Katy was diagnosed with a meningioma, a rare operable brain tumor occurring in about 7 in 100,000 people. The tumor was an “incidental finding” or coincidence — revealed on a CT scan administered for a concussion unrelated to the tumor.
Katy required a 7-hour brain surgery while fully awake, so she could respond to questions from the surgeons. During the surgery, which involved temporary removal of her skull, her head was nailed into an MRI. She could hear and smell the drilling into her skull. There was risk of paralysis with surgery, but definitive risk of paralysis, or death, without it. If the operation were successful, however, she would be OK.
As Katy told the story of the discovery of the tumor and its implications to her friends and family, a common response was, “Wow — you’re really lucky!” Hmm… only 7 in 100,000 people get a brain tumor like this and it happened to her. Is that really being “lucky?”
What they really meant was, “Oh my God, what if you hadn’t had the concussion and didn’t discover the tumor in time?” Yes, it could have been worse. She could have been robbed of the chance to have surgery and possible cure.
But how is it that upon hearing such a story the word “lucky” comes to mind? Why do people say this? It’s not uncommon for people to respond to tragedies in this way, even sometimes their own.

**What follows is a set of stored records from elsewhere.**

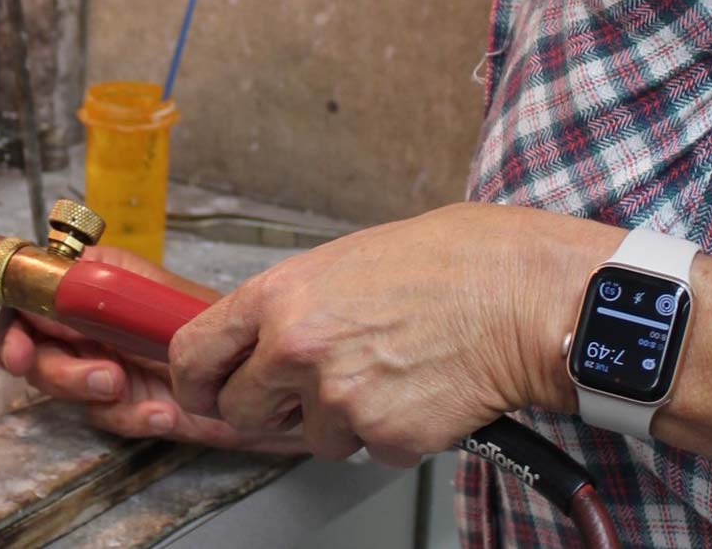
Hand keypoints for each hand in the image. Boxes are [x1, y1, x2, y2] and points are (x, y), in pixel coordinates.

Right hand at [0, 245, 308, 453]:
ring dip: (84, 386)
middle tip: (77, 365)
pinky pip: (103, 417)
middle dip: (45, 360)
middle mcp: (92, 322)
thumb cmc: (217, 322)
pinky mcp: (126, 406)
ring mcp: (105, 364)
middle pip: (30, 342)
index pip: (28, 286)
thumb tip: (46, 275)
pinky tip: (159, 411)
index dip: (3, 303)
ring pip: (60, 383)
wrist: (265, 375)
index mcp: (94, 282)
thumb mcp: (149, 293)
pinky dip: (129, 416)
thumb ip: (94, 284)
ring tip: (121, 384)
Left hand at [168, 203, 613, 465]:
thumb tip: (256, 343)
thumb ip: (290, 306)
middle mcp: (296, 348)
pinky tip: (419, 388)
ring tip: (388, 369)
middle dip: (268, 408)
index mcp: (278, 296)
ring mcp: (338, 398)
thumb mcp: (342, 262)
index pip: (194, 353)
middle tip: (309, 389)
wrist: (517, 295)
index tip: (203, 392)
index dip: (194, 382)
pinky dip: (392, 431)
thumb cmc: (444, 264)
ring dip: (342, 418)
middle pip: (240, 410)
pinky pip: (368, 449)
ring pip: (312, 435)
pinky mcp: (384, 437)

The reasons aren’t that different from those behind comments made to the grief-stricken that their deceased loved one is “better off.” Mostly, such responses are unconsciously designed to make the person saying them more comfortable, but can invalidate the pain of the one who’s suffering. It’s uncomfortable to talk about frightening and painful things, or to imagine ourselves in the shoes of someone with such a scary fate.
People often avoid and isolate those who are grieving or have terminal illnesses, either literally or emotionally. They don’t know what to say or how to act — staying far enough away to preclude being able to really relate. They change the topic to the luck of it all or steer clear of talking about the elephant in the room. We need to keep a comfortable distance from another’s tragic fate and the reality that it could happen to us. It helps to remove ourselves and focus on the interesting coincidence, the positive, and how things could have been worse.
Gratitude can foster resilience to better help weather life’s misfortunes.
It’s one thing, however, to cope with our own tragedies by focusing on the silver lining and maintaining a positive perspective. Focusing on the positive can be adaptive as a way to feel hope and not sink into despair, giving us time to adjust. Similarly, gratitude, achieved from within through genuine, hard-earned acceptance and perspective can foster resilience to weather misfortune.
But when someone we care about is suffering tragedy or ill fate, understanding their subjective experience by listening carefully and following their lead can inform our sense of how to respond in a way that would be comforting to them. Some people do need to avoid facing painful realities at times and feel better when others join with them in this way. In that situation, however, an optimistic perspective is truly an empathic response that emerges from sensing where the other person is, rather than from one’s own anxiety or helplessness. Warning signs that you may be at risk for imposing your own discomfort onto your friend or loved one, rather than being with them include feeling anxious to do something and make things better, or feeling awkward and wanting to get away.
Though it may be a well-kept secret, many people going through such tragedies privately talk of feeling isolated emotionally. Sensing that those around them feel uncomfortable, they are forced to protect family and friends from having uncomfortable feelings. They are left with nowhere to turn. Being a true friend is to have courage to step into your loved one’s shoes so they don’t feel alone or have to take care of you. Before you tell someone stricken by tragedy how lucky they are, take a moment to consider whether you would want to trade places so you could be the “lucky” one.